What you have to do:
This exercise asks for an exact copy of every entry below, with pictures omitted.

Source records
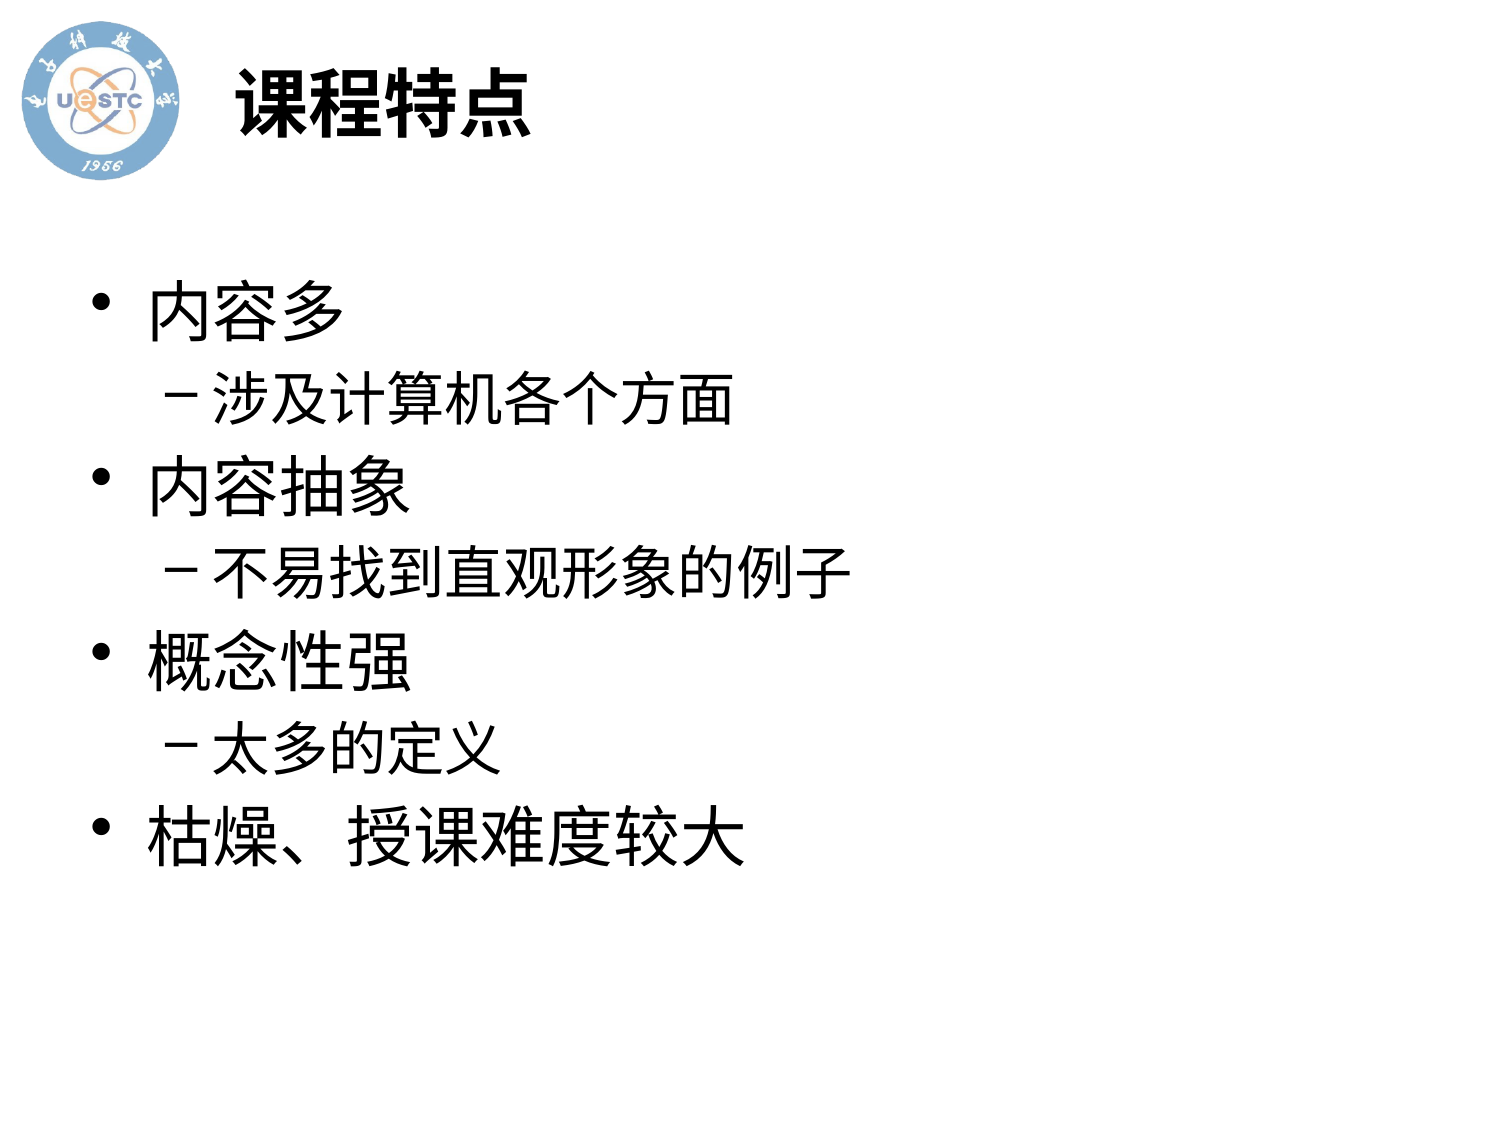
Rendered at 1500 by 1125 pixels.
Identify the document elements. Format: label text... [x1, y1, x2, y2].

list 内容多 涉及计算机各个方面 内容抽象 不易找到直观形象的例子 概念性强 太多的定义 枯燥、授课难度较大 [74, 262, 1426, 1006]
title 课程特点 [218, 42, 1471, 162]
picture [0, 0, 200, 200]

Exercise solution:
Rendered at 1500 by 1125 pixels.
Identify the document elements. Format: label text... [x1, y1, x2, y2].

list 内容多 涉及计算机各个方面 内容抽象 不易找到直观形象的例子 概念性强 太多的定义 枯燥、授课难度较大 [74, 262, 1426, 1006]
title 课程特点 [218, 42, 1471, 162]
picture [0, 0, 200, 200]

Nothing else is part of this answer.